| TASK DIRECTIONS |
The data below must be returned in full and exactly.
• • • •
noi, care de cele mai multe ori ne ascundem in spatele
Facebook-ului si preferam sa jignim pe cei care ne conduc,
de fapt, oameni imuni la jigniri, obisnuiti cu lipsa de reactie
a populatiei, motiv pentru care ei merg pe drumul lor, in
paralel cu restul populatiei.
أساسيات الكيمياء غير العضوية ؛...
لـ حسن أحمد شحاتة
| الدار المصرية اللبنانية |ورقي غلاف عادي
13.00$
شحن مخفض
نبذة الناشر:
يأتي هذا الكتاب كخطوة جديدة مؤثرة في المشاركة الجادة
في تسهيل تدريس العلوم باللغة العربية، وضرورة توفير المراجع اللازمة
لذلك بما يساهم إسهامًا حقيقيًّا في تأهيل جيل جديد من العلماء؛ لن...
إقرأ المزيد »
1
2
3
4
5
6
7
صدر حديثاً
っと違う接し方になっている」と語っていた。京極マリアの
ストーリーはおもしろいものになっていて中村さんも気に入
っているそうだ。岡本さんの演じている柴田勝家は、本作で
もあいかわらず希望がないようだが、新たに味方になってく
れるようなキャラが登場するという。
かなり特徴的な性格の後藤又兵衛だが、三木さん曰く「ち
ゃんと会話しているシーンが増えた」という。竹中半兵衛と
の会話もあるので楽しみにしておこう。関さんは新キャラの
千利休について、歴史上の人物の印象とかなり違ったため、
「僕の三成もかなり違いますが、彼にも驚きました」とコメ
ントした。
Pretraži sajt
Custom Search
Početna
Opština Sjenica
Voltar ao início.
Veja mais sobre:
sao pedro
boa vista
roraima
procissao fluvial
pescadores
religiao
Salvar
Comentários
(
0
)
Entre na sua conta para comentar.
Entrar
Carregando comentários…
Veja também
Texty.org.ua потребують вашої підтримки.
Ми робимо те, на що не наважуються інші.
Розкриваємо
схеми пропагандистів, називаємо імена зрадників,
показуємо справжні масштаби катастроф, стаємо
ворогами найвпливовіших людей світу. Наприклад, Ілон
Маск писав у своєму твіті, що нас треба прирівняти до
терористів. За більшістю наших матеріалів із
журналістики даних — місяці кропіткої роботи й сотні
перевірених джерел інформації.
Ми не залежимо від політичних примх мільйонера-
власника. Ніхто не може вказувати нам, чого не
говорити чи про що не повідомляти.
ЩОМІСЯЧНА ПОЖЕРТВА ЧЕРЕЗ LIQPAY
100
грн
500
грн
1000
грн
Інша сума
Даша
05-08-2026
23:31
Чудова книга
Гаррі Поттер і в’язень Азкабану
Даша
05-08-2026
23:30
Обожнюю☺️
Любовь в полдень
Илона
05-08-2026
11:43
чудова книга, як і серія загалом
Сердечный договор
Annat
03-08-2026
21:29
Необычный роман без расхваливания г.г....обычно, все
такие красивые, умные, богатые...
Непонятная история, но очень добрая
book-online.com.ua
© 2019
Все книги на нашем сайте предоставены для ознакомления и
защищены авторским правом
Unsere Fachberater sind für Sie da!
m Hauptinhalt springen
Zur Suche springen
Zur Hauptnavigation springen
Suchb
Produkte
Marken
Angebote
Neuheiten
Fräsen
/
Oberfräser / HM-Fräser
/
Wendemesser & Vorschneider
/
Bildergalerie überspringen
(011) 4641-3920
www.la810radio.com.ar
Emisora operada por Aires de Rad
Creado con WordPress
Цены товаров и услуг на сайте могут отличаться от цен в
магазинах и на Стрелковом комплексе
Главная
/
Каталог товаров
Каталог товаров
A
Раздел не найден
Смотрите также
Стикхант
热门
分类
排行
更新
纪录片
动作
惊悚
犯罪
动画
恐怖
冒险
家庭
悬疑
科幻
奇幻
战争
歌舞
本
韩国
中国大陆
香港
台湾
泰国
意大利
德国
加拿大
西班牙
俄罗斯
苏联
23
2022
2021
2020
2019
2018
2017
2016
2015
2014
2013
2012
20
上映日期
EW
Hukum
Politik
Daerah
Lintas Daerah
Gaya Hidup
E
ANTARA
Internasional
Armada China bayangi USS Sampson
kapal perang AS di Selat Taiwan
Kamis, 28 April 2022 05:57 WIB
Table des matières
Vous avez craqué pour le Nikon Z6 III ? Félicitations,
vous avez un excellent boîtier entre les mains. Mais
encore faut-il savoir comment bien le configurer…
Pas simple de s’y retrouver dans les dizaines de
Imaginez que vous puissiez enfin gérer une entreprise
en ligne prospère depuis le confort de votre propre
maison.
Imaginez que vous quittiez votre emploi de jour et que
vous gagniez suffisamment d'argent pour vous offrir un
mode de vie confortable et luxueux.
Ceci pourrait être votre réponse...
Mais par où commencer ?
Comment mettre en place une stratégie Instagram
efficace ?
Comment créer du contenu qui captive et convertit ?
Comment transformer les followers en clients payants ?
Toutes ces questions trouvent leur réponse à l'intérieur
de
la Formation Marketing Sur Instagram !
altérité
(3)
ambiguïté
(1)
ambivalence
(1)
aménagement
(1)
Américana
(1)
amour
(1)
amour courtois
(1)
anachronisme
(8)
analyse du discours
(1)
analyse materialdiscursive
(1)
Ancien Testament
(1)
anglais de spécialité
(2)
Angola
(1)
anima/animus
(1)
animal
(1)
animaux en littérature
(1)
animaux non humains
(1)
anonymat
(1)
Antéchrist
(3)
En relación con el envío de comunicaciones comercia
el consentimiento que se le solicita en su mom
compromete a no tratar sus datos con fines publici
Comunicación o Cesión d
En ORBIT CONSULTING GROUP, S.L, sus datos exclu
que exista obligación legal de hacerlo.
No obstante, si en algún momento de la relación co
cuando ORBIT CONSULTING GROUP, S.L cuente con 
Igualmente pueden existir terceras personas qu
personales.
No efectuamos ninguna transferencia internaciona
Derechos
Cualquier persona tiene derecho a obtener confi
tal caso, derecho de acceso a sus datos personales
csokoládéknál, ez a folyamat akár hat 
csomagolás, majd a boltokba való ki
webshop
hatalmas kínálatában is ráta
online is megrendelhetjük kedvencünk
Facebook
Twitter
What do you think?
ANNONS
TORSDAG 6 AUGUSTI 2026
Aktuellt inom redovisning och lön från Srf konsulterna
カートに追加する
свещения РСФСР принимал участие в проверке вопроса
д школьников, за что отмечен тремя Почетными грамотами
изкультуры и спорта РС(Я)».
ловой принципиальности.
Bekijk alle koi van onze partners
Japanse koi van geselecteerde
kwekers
• • • •
| ANSWER BOX |
noi, care de cele mai multe ori ne ascundem in spatele
Facebook-ului si preferam sa jignim pe cei care ne conduc,
de fapt, oameni imuni la jigniri, obisnuiti cu lipsa de reactie
a populatiei, motiv pentru care ei merg pe drumul lor, in
paralel cu restul populatiei.
أساسيات الكيمياء غير العضوية ؛...
لـ حسن أحمد شحاتة
| الدار المصرية اللبنانية |ورقي غلاف عادي
13.00$
شحن مخفض
نبذة الناشر:
يأتي هذا الكتاب كخطوة جديدة مؤثرة في المشاركة الجادة
في تسهيل تدريس العلوم باللغة العربية، وضرورة توفير المراجع اللازمة
لذلك بما يساهم إسهامًا حقيقيًّا في تأهيل جيل جديد من العلماء؛ لن...
إقرأ المزيد »
1
2
3
4
5
6
7
صدر حديثاً
っと違う接し方になっている」と語っていた。京極マリアの
ストーリーはおもしろいものになっていて中村さんも気に入
っているそうだ。岡本さんの演じている柴田勝家は、本作で
もあいかわらず希望がないようだが、新たに味方になってく
れるようなキャラが登場するという。
かなり特徴的な性格の後藤又兵衛だが、三木さん曰く「ち
ゃんと会話しているシーンが増えた」という。竹中半兵衛と
の会話もあるので楽しみにしておこう。関さんは新キャラの
千利休について、歴史上の人物の印象とかなり違ったため、
「僕の三成もかなり違いますが、彼にも驚きました」とコメ
ントした。
Pretraži sajt
Custom Search
Početna
Opština Sjenica
Voltar ao início.
Veja mais sobre:
sao pedro
boa vista
roraima
procissao fluvial
pescadores
religiao
Salvar
Comentários
(
0
)
Entre na sua conta para comentar.
Entrar
Carregando comentários…
Veja também
Texty.org.ua потребують вашої підтримки.
Ми робимо те, на що не наважуються інші.
Розкриваємо
схеми пропагандистів, називаємо імена зрадників,
показуємо справжні масштаби катастроф, стаємо
ворогами найвпливовіших людей світу. Наприклад, Ілон
Маск писав у своєму твіті, що нас треба прирівняти до
терористів. За більшістю наших матеріалів із
журналістики даних — місяці кропіткої роботи й сотні
перевірених джерел інформації.
Ми не залежимо від політичних примх мільйонера-
власника. Ніхто не може вказувати нам, чого не
говорити чи про що не повідомляти.
ЩОМІСЯЧНА ПОЖЕРТВА ЧЕРЕЗ LIQPAY
100
грн
500
грн
1000
грн
Інша сума
Даша
05-08-2026
23:31
Чудова книга
Гаррі Поттер і в’язень Азкабану
Даша
05-08-2026
23:30
Обожнюю☺️
Любовь в полдень
Илона
05-08-2026
11:43
чудова книга, як і серія загалом
Сердечный договор
Annat
03-08-2026
21:29
Необычный роман без расхваливания г.г....обычно, все
такие красивые, умные, богатые...
Непонятная история, но очень добрая
book-online.com.ua
© 2019
Все книги на нашем сайте предоставены для ознакомления и
защищены авторским правом
Unsere Fachberater sind für Sie da!
m Hauptinhalt springen
Zur Suche springen
Zur Hauptnavigation springen
Suchb
Produkte
Marken
Angebote
Neuheiten
Fräsen
/
Oberfräser / HM-Fräser
/
Wendemesser & Vorschneider
/
Bildergalerie überspringen
(011) 4641-3920
www.la810radio.com.ar
Emisora operada por Aires de Rad
Creado con WordPress
Цены товаров и услуг на сайте могут отличаться от цен в
магазинах и на Стрелковом комплексе
Главная
/
Каталог товаров
Каталог товаров
A
Раздел не найден
Смотрите также
Стикхант
热门
分类
排行
更新
纪录片
动作
惊悚
犯罪
动画
恐怖
冒险
家庭
悬疑
科幻
奇幻
战争
歌舞
本
韩国
中国大陆
香港
台湾
泰国
意大利
德国
加拿大
西班牙
俄罗斯
苏联
23
2022
2021
2020
2019
2018
2017
2016
2015
2014
2013
2012
20
上映日期
EW
Hukum
Politik
Daerah
Lintas Daerah
Gaya Hidup
E
ANTARA
Internasional
Armada China bayangi USS Sampson
kapal perang AS di Selat Taiwan
Kamis, 28 April 2022 05:57 WIB
Table des matières
Vous avez craqué pour le Nikon Z6 III ? Félicitations,
vous avez un excellent boîtier entre les mains. Mais
encore faut-il savoir comment bien le configurer…
Pas simple de s’y retrouver dans les dizaines de
Imaginez que vous puissiez enfin gérer une entreprise
en ligne prospère depuis le confort de votre propre
maison.
Imaginez que vous quittiez votre emploi de jour et que
vous gagniez suffisamment d'argent pour vous offrir un
mode de vie confortable et luxueux.
Ceci pourrait être votre réponse...
Mais par où commencer ?
Comment mettre en place une stratégie Instagram
efficace ?
Comment créer du contenu qui captive et convertit ?
Comment transformer les followers en clients payants ?
Toutes ces questions trouvent leur réponse à l'intérieur
de
la Formation Marketing Sur Instagram !
altérité
(3)
ambiguïté
(1)
ambivalence
(1)
aménagement
(1)
Américana
(1)
amour
(1)
amour courtois
(1)
anachronisme
(8)
analyse du discours
(1)
analyse materialdiscursive
(1)
Ancien Testament
(1)
anglais de spécialité
(2)
Angola
(1)
anima/animus
(1)
animal
(1)
animaux en littérature
(1)
animaux non humains
(1)
anonymat
(1)
Antéchrist
(3)
En relación con el envío de comunicaciones comercia
el consentimiento que se le solicita en su mom
compromete a no tratar sus datos con fines publici
Comunicación o Cesión d
En ORBIT CONSULTING GROUP, S.L, sus datos exclu
que exista obligación legal de hacerlo.
No obstante, si en algún momento de la relación co
cuando ORBIT CONSULTING GROUP, S.L cuente con 
Igualmente pueden existir terceras personas qu
personales.
No efectuamos ninguna transferencia internaciona
Derechos
Cualquier persona tiene derecho a obtener confi
tal caso, derecho de acceso a sus datos personales
csokoládéknál, ez a folyamat akár hat 
csomagolás, majd a boltokba való ki
webshop
hatalmas kínálatában is ráta
online is megrendelhetjük kedvencünk
Facebook
Twitter
What do you think?
ANNONS
TORSDAG 6 AUGUSTI 2026
Aktuellt inom redovisning och lön från Srf konsulterna
カートに追加する
свещения РСФСР принимал участие в проверке вопроса
д школьников, за что отмечен тремя Почетными грамотами
изкультуры и спорта РС(Я)».
ловой принципиальности.
Bekijk alle koi van onze partners
Japanse koi van geselecteerde
kwekers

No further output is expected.